Activity:
Express every line of the listing below as a Markdown table with the columns "Row" and "Line", numbering the rows in order and omitting blank lines. Leave the pictures out of the answer.

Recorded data
Segment Open
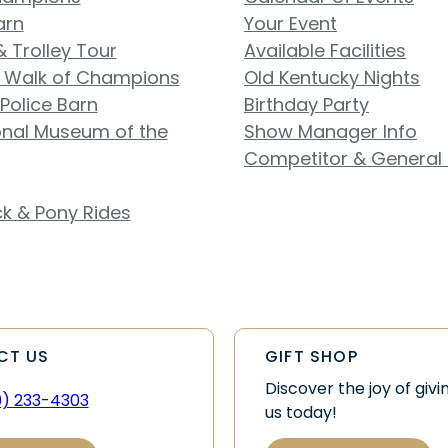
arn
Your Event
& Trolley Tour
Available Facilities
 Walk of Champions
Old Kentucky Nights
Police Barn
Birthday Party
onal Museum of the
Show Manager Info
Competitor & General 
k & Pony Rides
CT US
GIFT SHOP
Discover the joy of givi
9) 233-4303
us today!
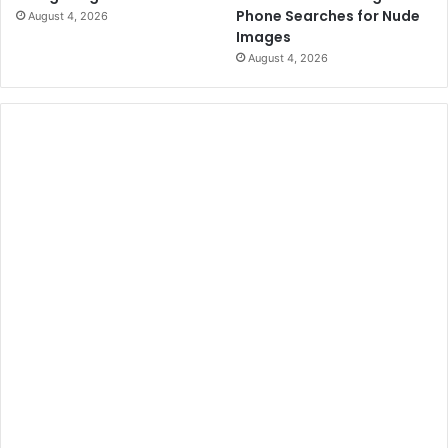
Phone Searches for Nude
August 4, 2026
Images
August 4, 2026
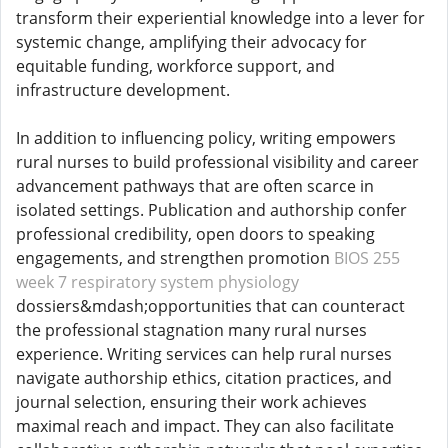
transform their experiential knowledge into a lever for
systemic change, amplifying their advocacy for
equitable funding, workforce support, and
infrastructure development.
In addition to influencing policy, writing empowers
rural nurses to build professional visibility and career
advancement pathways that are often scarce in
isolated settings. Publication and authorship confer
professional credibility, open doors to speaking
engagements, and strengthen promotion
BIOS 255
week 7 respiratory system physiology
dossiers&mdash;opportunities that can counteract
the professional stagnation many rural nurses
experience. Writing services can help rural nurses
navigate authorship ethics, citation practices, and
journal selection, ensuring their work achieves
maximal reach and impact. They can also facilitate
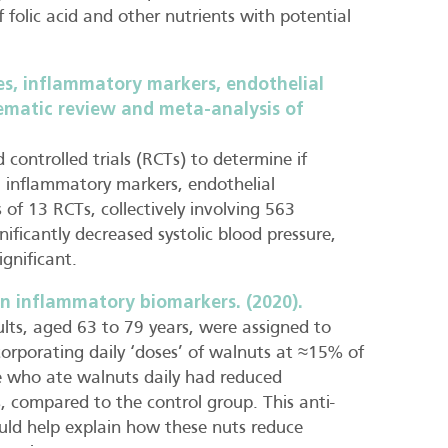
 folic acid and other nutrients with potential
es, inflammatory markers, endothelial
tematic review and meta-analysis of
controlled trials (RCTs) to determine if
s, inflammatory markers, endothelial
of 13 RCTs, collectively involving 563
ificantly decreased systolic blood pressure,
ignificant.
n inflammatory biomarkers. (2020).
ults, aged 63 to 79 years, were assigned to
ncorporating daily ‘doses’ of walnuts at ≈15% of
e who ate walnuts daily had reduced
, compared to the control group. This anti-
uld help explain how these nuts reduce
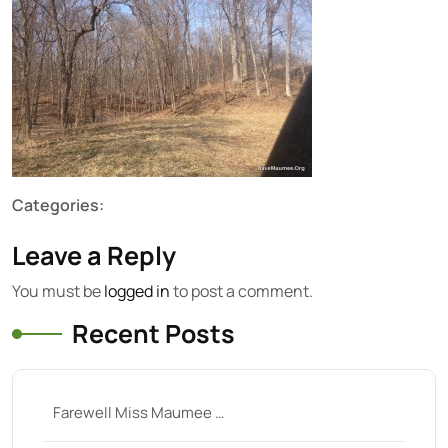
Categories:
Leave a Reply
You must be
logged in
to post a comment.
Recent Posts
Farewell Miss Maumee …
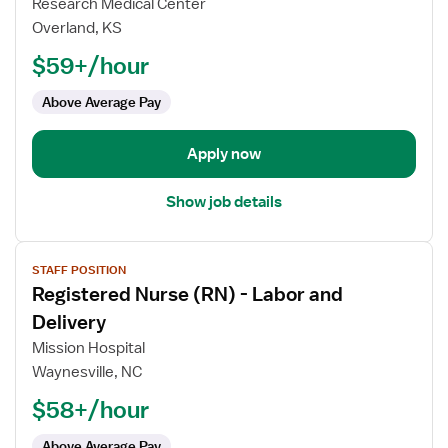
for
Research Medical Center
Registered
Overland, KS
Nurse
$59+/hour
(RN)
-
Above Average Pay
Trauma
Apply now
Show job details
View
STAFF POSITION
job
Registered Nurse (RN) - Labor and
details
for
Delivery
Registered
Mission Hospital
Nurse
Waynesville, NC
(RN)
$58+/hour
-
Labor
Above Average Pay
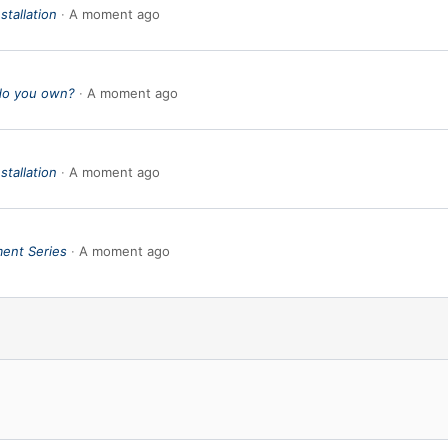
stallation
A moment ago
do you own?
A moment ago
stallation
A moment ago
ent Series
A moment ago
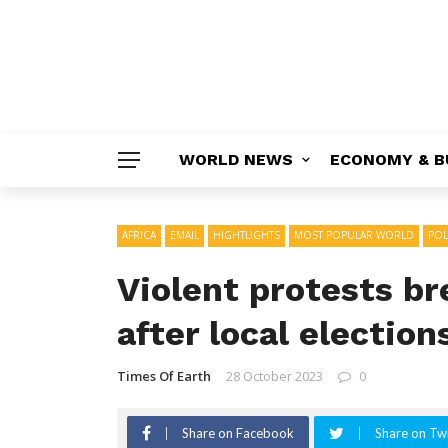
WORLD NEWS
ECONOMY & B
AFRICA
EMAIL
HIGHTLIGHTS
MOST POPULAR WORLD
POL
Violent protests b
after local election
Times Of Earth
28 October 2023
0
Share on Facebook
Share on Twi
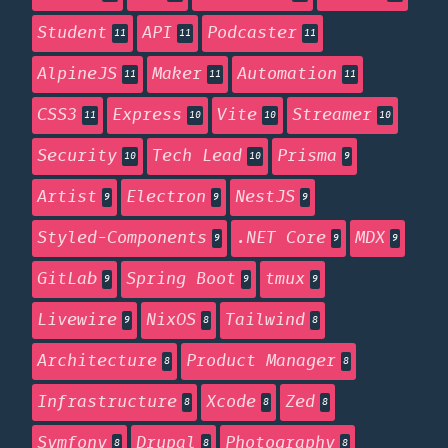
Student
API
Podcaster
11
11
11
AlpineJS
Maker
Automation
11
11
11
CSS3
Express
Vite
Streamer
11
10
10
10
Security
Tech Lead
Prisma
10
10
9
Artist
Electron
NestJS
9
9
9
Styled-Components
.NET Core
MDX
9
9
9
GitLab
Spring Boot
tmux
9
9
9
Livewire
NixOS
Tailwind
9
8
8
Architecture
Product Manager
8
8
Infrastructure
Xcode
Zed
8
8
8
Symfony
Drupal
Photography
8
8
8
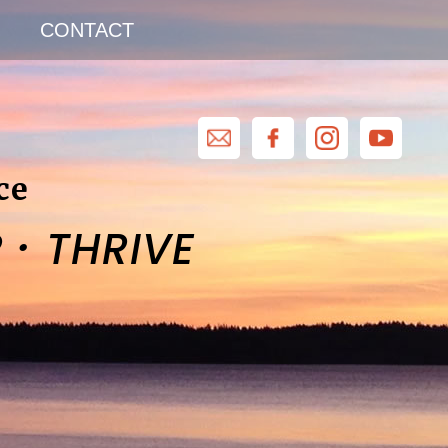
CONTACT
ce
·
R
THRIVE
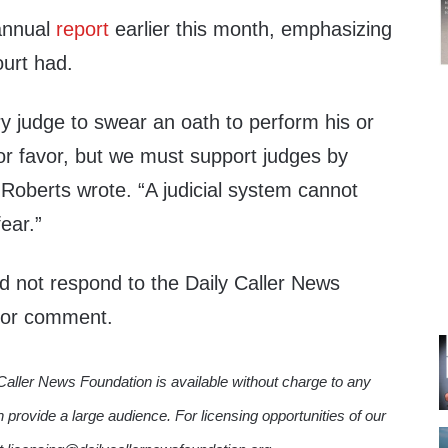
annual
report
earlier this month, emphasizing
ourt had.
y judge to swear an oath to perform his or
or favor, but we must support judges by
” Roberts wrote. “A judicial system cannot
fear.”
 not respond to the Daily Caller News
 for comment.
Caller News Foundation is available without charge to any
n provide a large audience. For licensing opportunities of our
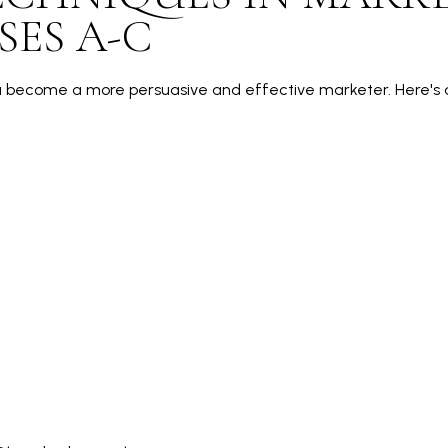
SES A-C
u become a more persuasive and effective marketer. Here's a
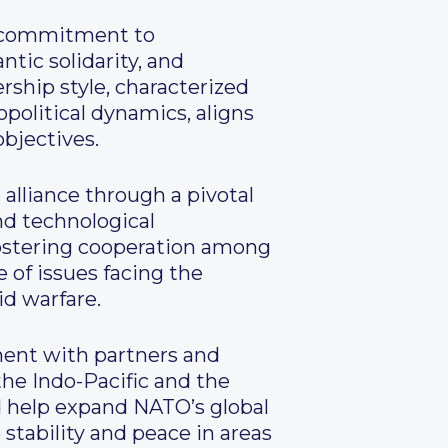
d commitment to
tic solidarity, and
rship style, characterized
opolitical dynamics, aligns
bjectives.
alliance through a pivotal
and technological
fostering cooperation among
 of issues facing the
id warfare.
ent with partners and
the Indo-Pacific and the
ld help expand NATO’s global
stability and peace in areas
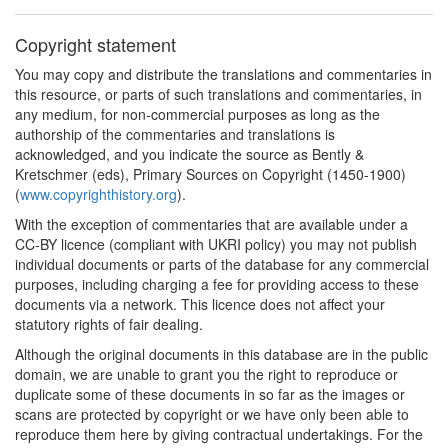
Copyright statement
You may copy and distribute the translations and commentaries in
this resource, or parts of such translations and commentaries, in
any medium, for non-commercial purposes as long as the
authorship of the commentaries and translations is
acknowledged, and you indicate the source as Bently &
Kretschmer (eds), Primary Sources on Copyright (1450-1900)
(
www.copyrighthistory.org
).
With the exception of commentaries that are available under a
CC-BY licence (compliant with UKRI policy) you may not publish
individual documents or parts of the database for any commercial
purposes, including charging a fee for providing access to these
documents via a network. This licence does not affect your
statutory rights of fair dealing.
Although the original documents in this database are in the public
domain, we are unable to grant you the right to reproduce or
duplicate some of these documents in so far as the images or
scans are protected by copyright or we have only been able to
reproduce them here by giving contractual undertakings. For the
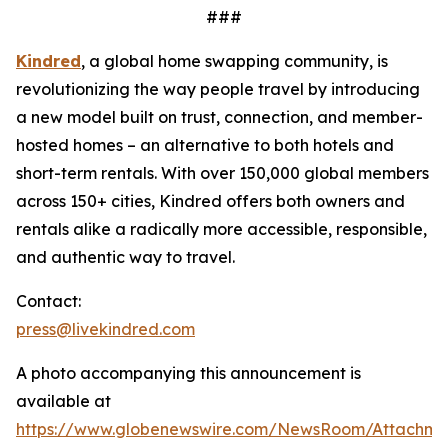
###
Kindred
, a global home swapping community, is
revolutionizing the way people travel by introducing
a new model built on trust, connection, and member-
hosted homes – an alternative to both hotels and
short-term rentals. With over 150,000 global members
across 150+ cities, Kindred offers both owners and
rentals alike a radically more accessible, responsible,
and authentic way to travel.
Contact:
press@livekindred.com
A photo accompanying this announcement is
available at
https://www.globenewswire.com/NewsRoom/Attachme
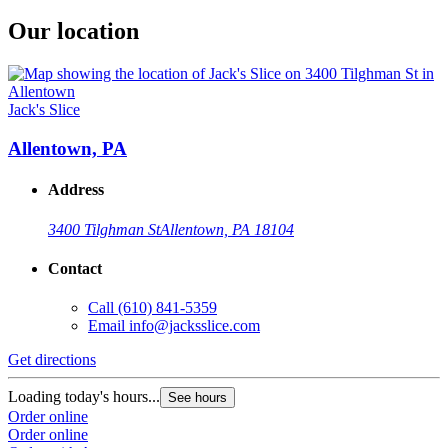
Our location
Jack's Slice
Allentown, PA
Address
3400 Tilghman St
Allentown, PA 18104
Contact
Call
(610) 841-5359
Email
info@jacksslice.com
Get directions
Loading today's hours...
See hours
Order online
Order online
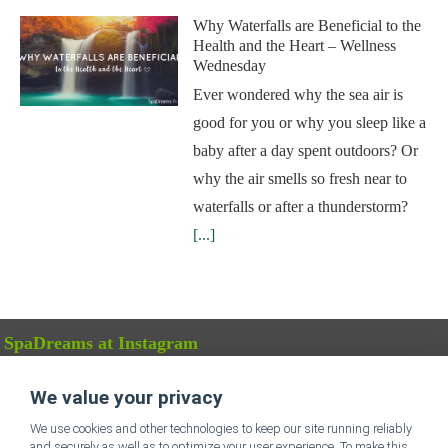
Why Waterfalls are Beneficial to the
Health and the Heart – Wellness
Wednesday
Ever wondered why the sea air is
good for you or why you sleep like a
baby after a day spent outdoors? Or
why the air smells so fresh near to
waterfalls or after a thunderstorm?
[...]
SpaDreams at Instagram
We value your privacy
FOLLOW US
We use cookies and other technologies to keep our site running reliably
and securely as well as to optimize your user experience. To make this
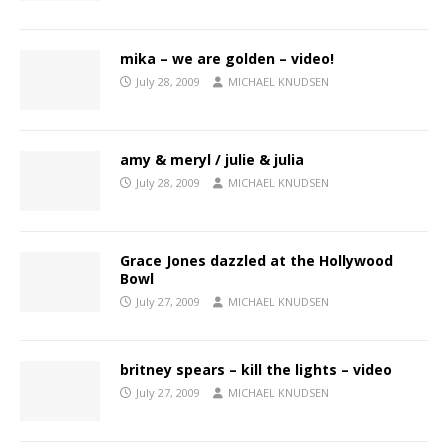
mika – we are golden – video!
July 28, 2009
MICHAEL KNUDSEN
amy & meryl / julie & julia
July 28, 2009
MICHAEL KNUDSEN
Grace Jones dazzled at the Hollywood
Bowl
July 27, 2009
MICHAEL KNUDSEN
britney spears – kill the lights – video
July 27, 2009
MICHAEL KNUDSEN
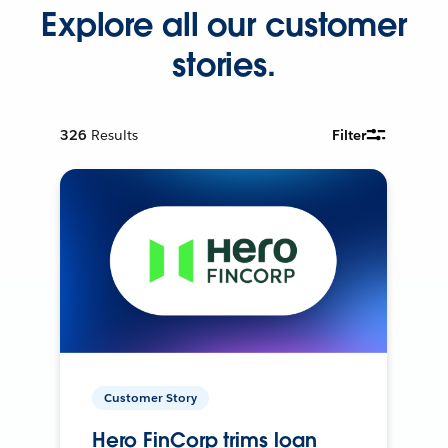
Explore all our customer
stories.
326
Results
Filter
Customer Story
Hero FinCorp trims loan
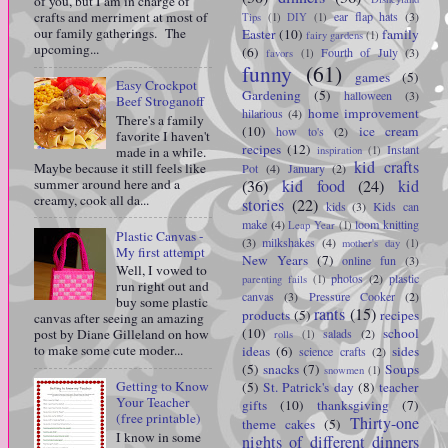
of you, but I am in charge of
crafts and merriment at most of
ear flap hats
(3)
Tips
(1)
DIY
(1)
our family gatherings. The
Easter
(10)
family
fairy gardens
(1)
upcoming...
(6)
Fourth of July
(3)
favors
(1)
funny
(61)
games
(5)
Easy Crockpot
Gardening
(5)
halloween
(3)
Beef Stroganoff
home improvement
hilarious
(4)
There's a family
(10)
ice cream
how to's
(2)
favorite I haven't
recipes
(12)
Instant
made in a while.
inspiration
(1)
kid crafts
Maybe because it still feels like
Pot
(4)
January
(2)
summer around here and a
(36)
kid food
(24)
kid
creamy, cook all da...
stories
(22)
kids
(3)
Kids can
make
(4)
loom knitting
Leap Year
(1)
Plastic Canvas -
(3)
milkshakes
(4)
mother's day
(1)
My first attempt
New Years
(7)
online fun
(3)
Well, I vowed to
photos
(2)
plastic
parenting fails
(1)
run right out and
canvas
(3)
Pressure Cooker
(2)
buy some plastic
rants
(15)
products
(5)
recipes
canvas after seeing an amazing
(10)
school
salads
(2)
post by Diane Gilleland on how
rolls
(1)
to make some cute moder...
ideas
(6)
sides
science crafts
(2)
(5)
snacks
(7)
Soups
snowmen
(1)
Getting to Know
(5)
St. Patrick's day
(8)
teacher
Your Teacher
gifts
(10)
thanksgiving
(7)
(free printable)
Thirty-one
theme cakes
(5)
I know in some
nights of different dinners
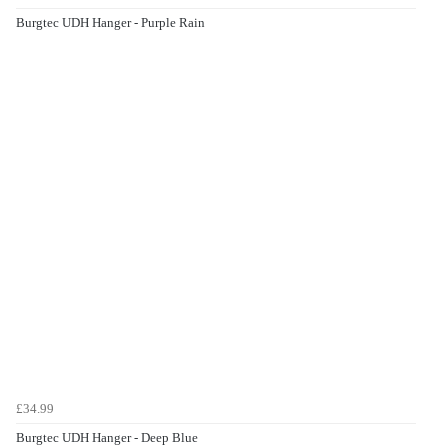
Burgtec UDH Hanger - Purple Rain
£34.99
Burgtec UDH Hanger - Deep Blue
Segment Closed
Expected answer:
| Row | Line |
|---|---|
| 1 | arn |
| 2 | Your Event |
| 3 | & Trolley Tour |
| 4 | Available Facilities |
| 5 |  Walk of Champions |
| 6 | Old Kentucky Nights |
| 7 | Police Barn |
| 8 | Birthday Party |
| 9 | onal Museum of the |
| 10 | Show Manager Info |
| 11 | Competitor & General  |
| 12 | k & Pony Rides |
| 13 | CT US |
| 14 | GIFT SHOP |
| 15 | Discover the joy of givi |
| 16 | 9) 233-4303 |
| 17 | us today! |
| 18 | Phone Searches for Nude |
| 19 | August 4, 2026 |
| 20 | Images |
| 21 | August 4, 2026 |
| 22 | transform their experiential knowledge into a lever for |
| 23 | systemic change, amplifying their advocacy for |
| 24 | equitable funding, workforce support, and |
| 25 | infrastructure development. |
| 26 | In addition to influencing policy, writing empowers |
| 27 | rural nurses to build professional visibility and career |
| 28 | advancement pathways that are often scarce in |
| 29 | isolated settings. Publication and authorship confer |
| 30 | professional credibility, open doors to speaking |
| 31 | engagements, and strengthen promotion |
| 32 | BIOS 255 |
| 33 | week 7 respiratory system physiology |
| 34 | dossiers&mdash;opportunities that can counteract |
| 35 | the professional stagnation many rural nurses |
| 36 | experience. Writing services can help rural nurses |
| 37 | navigate authorship ethics, citation practices, and |
| 38 | journal selection, ensuring their work achieves |
| 39 | maximal reach and impact. They can also facilitate |
| 40 |  folic acid and other nutrients with potential |
| 41 | es, inflammatory markers, endothelial |
| 42 | tematic review and meta-analysis of |
| 43 | controlled trials (RCTs) to determine if |
| 44 | s, inflammatory markers, endothelial |
| 45 | of 13 RCTs, collectively involving 563 |
| 46 | ificantly decreased systolic blood pressure, |
| 47 | ignificant. |
| 48 | n inflammatory biomarkers. (2020). |
| 49 | ults, aged 63 to 79 years, were assigned to |
| 50 | ncorporating daily ‘doses’ of walnuts at ≈15% of |
| 51 | e who ate walnuts daily had reduced |
| 52 | , compared to the control group. This anti- |
| 53 | uld help explain how these nuts reduce |
| 54 | Categories: |
| 55 | Leave a Reply |
| 56 | You must be |
| 57 | logged in |
| 58 | to post a comment. |
| 59 | Recent Posts |
| 60 | Farewell Miss Maumee … |
| 61 | for |
| 62 | Research Medical Center |
| 63 | Registered |
| 64 | Overland, KS |
| 65 | Nurse |
| 66 | $59+/hour |
| 67 | (RN) |
| 68 | - |
| 69 | Above Average Pay |
| 70 | Trauma |
| 71 | Apply now |
| 72 | Show job details |
| 73 | View |
| 74 | STAFF POSITION |
| 75 | job |
| 76 | Registered Nurse (RN) - Labor and |
| 77 | details |
| 78 | for |
| 79 | Delivery |
| 80 | Registered |
| 81 | Mission Hospital |
| 82 | Nurse |
| 83 | Waynesville, NC |
| 84 | (RN) |
| 85 | $58+/hour |
| 86 | - |
| 87 | Labor |
| 88 | Above Average Pay |
| 89 | stallation |
| 90 | A moment ago |
| 91 | do you own? |
| 92 | A moment ago |
| 93 | stallation |
| 94 | A moment ago |
| 95 | ent Series |
| 96 | A moment ago |
| 97 | WORLD NEWS |
| 98 | ECONOMY & B |
| 99 | AFRICA |
| 100 | EMAIL |
| 101 | HIGHTLIGHTS |
| 102 | MOST POPULAR WORLD |
| 103 | POL |
| 104 | Violent protests b |
| 105 | after local election |
| 106 | Times Of Earth |
| 107 | 28 October 2023 |
| 108 | 0 |
| 109 | Share on Facebook |
| 110 | Share on Twi |
| 111 | Student |
| 112 | API |
| 113 | Podcaster |
| 114 | 11 |
| 115 | 11 |
| 116 | 11 |
| 117 | AlpineJS |
| 118 | Maker |
| 119 | Automation |
| 120 | 11 |
| 121 | 11 |
| 122 | 11 |
| 123 | CSS3 |
| 124 | Express |
| 125 | Vite |
| 126 | Streamer |
| 127 | 11 |
| 128 | 10 |
| 129 | 10 |
| 130 | 10 |
| 131 | Security |
| 132 | Tech Lead |
| 133 | Prisma |
| 134 | 10 |
| 135 | 10 |
| 136 | 9 |
| 137 | Artist |
| 138 | Electron |
| 139 | NestJS |
| 140 | 9 |
| 141 | 9 |
| 142 | 9 |
| 143 | Styled-Components |
| 144 | .NET Core |
| 145 | MDX |
| 146 | 9 |
| 147 | 9 |
| 148 | 9 |
| 149 | GitLab |
| 150 | Spring Boot |
| 151 | tmux |
| 152 | 9 |
| 153 | 9 |
| 154 | 9 |
| 155 | Livewire |
| 156 | NixOS |
| 157 | Tailwind |
| 158 | 9 |
| 159 | 8 |
| 160 | 8 |
| 161 | Architecture |
| 162 | Product Manager |
| 163 | 8 |
| 164 | 8 |
| 165 | Infrastructure |
| 166 | Xcode |
| 167 | Zed |
| 168 | 8 |
| 169 | 8 |
| 170 | 8 |
| 171 | Symfony |
| 172 | Drupal |
| 173 | Photography |
| 174 | 8 |
| 175 | 8 |
| 176 | 8 |
| 177 | CONTACT |
| 178 | ce |
| 179 | · |
| 180 | R |
| 181 | THRIVE |
| 182 | annual |
| 183 | report |
| 184 | earlier this month, emphasizing |
| 185 | ourt had. |
| 186 | y judge to swear an oath to perform his or |
| 187 | or favor, but we must support judges by |
| 188 | ” Roberts wrote. “A judicial system cannot |
| 189 | fear.” |
| 190 |  not respond to the Daily Caller News |
| 191 |  for comment. |
| 192 | Caller News Foundation is available without charge to any |
| 193 | n provide a large audience. For licensing opportunities of our |
| 194 | SES A-C |
| 195 | u become a more persuasive and effective marketer. Here's a |
| 196 | d commitment to |
| 197 | tic solidarity, and |
| 198 | rship style, characterized |
| 199 | opolitical dynamics, aligns |
| 200 | bjectives. |
| 201 | alliance through a pivotal |
| 202 | and technological |
| 203 | fostering cooperation among |
| 204 |  of issues facing the |
| 205 | id warfare. |
| 206 | ent with partners and |
| 207 | the Indo-Pacific and the |
| 208 | ld help expand NATO’s global |
| 209 | stability and peace in areas |
| 210 | Copyright statement |
| 211 | You may copy and distribute the translations and commentaries in |
| 212 | this resource, or parts of such translations and commentaries, in |
| 213 | any medium, for non-commercial purposes as long as the |
| 214 | authorship of the commentaries and translations is |
| 215 | acknowledged, and you indicate the source as Bently & |
| 216 | Kretschmer (eds), Primary Sources on Copyright (1450-1900) |
| 217 | ( |
| 218 | www.copyrighthistory.org |
| 219 | ). |
| 220 | With the exception of commentaries that are available under a |
| 221 | CC-BY licence (compliant with UKRI policy) you may not publish |
| 222 | individual documents or parts of the database for any commercial |
| 223 | purposes, including charging a fee for providing access to these |
| 224 | documents via a network. This licence does not affect your |
| 225 | statutory rights of fair dealing. |
| 226 | Although the original documents in this database are in the public |
| 227 | domain, we are unable to grant you the right to reproduce or |
| 228 | duplicate some of these documents in so far as the images or |
| 229 | scans are protected by copyright or we have only been able to |
| 230 | reproduce them here by giving contractual undertakings. For the |
| 231 | ### |
| 232 | Kindred |
| 233 | , a global home swapping community, is |
| 234 | revolutionizing the way people travel by introducing |
| 235 | a new model built on trust, connection, and member- |
| 236 | hosted homes – an alternative to both hotels and |
| 237 | short-term rentals. With over 150,000 global members |
| 238 | across 150+ cities, Kindred offers both owners and |
| 239 | rentals alike a radically more accessible, responsible, |
| 240 | and authentic way to travel. |
| 241 | Contact: |
| 242 | press@livekindred.com |
| 243 | A photo accompanying this announcement is |
| 244 | available at |
| 245 | https://www.globenewswire.com/NewsRoom/Attachme |
| 246 | Our location |
| 247 | Jack's Slice |
| 248 | Allentown, PA |
| 249 | Address |
| 250 | 3400 Tilghman St |
| 251 | Allentown, PA 18104 |
| 252 | Contact |
| 253 | Call |
| 254 | (610) 841-5359 |
| 255 | Email |
| 256 | info@jacksslice.com |
| 257 | Get directions |
| 258 | Loading today's hours... |
| 259 | See hours |
| 260 | Order online |
| 261 | Order online |
| 262 | Why Waterfalls are Beneficial to the |
| 263 | Health and the Heart – Wellness |
| 264 | Wednesday |
| 265 | Ever wondered why the sea air is |
| 266 | good for you or why you sleep like a |
| 267 | baby after a day spent outdoors? Or |
| 268 | why the air smells so fresh near to |
| 269 | waterfalls or after a thunderstorm? |
| 270 | [...] |
| 271 | SpaDreams at Instagram |
| 272 | We value your privacy |
| 273 | FOLLOW US |
| 274 | We use cookies and other technologies to keep our site running reliably |
| 275 | and securely as well as to optimize your user experience. To make this |
| 276 | mika – we are golden – video! |
| 277 | July 28, 2009 |
| 278 | MICHAEL KNUDSEN |
| 279 | amy & meryl / julie & julia |
| 280 | July 28, 2009 |
| 281 | MICHAEL KNUDSEN |
| 282 | Grace Jones dazzled at the Hollywood |
| 283 | Bowl |
| 284 | July 27, 2009 |
| 285 | MICHAEL KNUDSEN |
| 286 | britney spears – kill the lights – video |
| 287 | July 27, 2009 |
| 288 | MICHAEL KNUDSEN |
| 289 | Explore all our customer |
| 290 | stories. |
| 291 | 326 |
| 292 | Results |
| 293 | Filter |
| 294 | Customer Story |
| 295 | Hero FinCorp trims loan |
| 296 | of you, but I am in charge of |
| 297 | crafts and merriment at most of |
| 298 | ear flap hats |
| 299 | (3) |
| 300 | Tips |
| 301 | (1) |
| 302 | DIY |
| 303 | (1) |
| 304 | our family gatherings. The |
| 305 | Easter |
| 306 | (10) |
| 307 | family |
| 308 | fairy gardens |
| 309 | (1) |
| 310 | upcoming... |
| 311 | (6) |
| 312 | Fourth of July |
| 313 | (3) |
| 314 | favors |
| 315 | (1) |
| 316 | funny |
| 317 | (61) |
| 318 | games |
| 319 | (5) |
| 320 | Easy Crockpot |
| 321 | Gardening |
| 322 | (5) |
| 323 | halloween |
| 324 | (3) |
| 325 | Beef Stroganoff |
| 326 | home improvement |
| 327 | hilarious |
| 328 | (4) |
| 329 | There's a family |
| 330 | (10) |
| 331 | ice cream |
| 332 | how to's |
| 333 | (2) |
| 334 | favorite I haven't |
| 335 | recipes |
| 336 | (12) |
| 337 | Instant |
| 338 | made in a while. |
| 339 | inspiration |
| 340 | (1) |
| 341 | kid crafts |
| 342 | Maybe because it still feels like |
| 343 | Pot |
| 344 | (4) |
| 345 | January |
| 346 | (2) |
| 347 | summer around here and a |
| 348 | (36) |
| 349 | kid food |
| 350 | (24) |
| 351 | kid |
| 352 | creamy, cook all da... |
| 353 | stories |
| 354 | (22) |
| 355 | kids |
| 356 | (3) |
| 357 | Kids can |
| 358 | make |
| 359 | (4) |
| 360 | loom knitting |
| 361 | Leap Year |
| 362 | (1) |
| 363 | Plastic Canvas - |
| 364 | (3) |
| 365 | milkshakes |
| 366 | (4) |
| 367 | mother's day |
| 368 | (1) |
| 369 | My first attempt |
| 370 | New Years |
| 371 | (7) |
| 372 | online fun |
| 373 | (3) |
| 374 | Well, I vowed to |
| 375 | photos |
| 376 | (2) |
| 377 | plastic |
| 378 | parenting fails |
| 379 | (1) |
| 380 | run right out and |
| 381 | canvas |
| 382 | (3) |
| 383 | Pressure Cooker |
| 384 | (2) |
| 385 | buy some plastic |
| 386 | rants |
| 387 | (15) |
| 388 | products |
| 389 | (5) |
| 390 | recipes |
| 391 | canvas after seeing an amazing |
| 392 | (10) |
| 393 | school |
| 394 | salads |
| 395 | (2) |
| 396 | post by Diane Gilleland on how |
| 397 | rolls |
| 398 | (1) |
| 399 | to make some cute moder... |
| 400 | ideas |
| 401 | (6) |
| 402 | sides |
| 403 | science crafts |
| 404 | (2) |
| 405 | (5) |
| 406 | snacks |
| 407 | (7) |
| 408 | Soups |
| 409 | snowmen |
| 410 | (1) |
| 411 | Getting to Know |
| 412 | (5) |
| 413 | St. Patrick's day |
| 414 | (8) |
| 415 | teacher |
| 416 | Your Teacher |
| 417 | gifts |
| 418 | (10) |
| 419 | thanksgiving |
| 420 | (7) |
| 421 | (free printable) |
| 422 | Thirty-one |
| 423 | theme cakes |
| 424 | (5) |
| 425 | I know in some |
| 426 | nights of different dinners |
| 427 | Burgtec UDH Hanger - Purple Rain |
| 428 | £34.99 |
| 429 | Burgtec UDH Hanger - Deep Blue |